According to the report, nonbank special servicers currently hold approximately $1.4 trillion in mortgage servicing rights out of the nearly $10 trillion market. However, these new servicers have less stringent regulatory and financial requirements than traditional banks.
OIG concluded that while FHFA, Fannie Mae, and Freddie Mac had each done a good job of responding to specific problems at nonbank servicers, the agency has not established a risk management process or overall oversight framework to handle general risks posed by nonbank special servicers by the very nature of their business model.

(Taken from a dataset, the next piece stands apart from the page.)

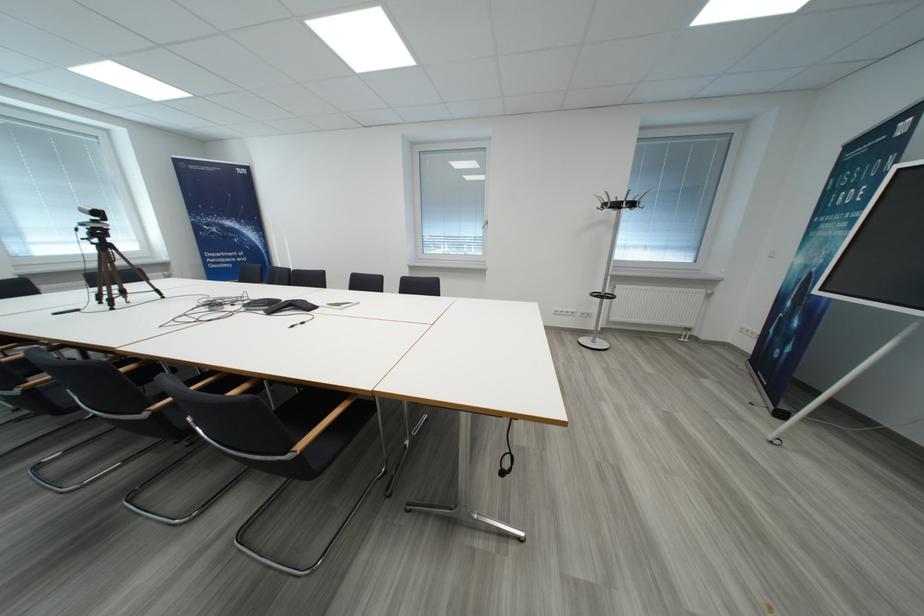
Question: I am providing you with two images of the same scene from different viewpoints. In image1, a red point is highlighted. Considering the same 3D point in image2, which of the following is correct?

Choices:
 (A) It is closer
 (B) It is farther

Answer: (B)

While not naming names, one such risk specifically cited by the report was the practice of using short term financing to purchase troubled mortgages that will require long term work to resolve their difficulties. The principal reason these mortgages are sold to the nonbank servicers is that they require extra time and money to cure the deficiency. The banks sell them in order to mitigate the loss that comes with servicing them. If short term financing is utilized to acquire the assets, the bill could come due before the profit from acquiring the mortgage is realized.
Another risk the report cites is the possibility that nonbank servicers are taking on a portfolio that is larger than their infrastructure is equipped to handle. The OIG notes that the rise in these nonbank servicers has been accompanied by a corresponding rise in consumer complaints, lawsuits, and other regulatory actions.
OIG recommended two specific actions for FHFA to take to mitigate the risk. First, the agency should issue guidance to Fannie Mae and Freddie Mac on the risk management process that should be employed to identify and mitigate risks related to nonperformance under Enterprise contracts with nonbank special servicers.
The other step that OIG recommended was for the agency to develop a comprehensive framework to mitigate the risks nonbank special servicers pose to the Enterprises including routine FHFA examinations, Enterprise reviews, and capacity testing before acquisition of servicing rights to ensure these servicers can continue to fulfill their servicing requirements.
To accomplish the recommendations, OIG pointed to the 2013 risk management guidance published by the Consumer Financial Protection Bureau and the Office of the Comptroller of Currency as a possible model.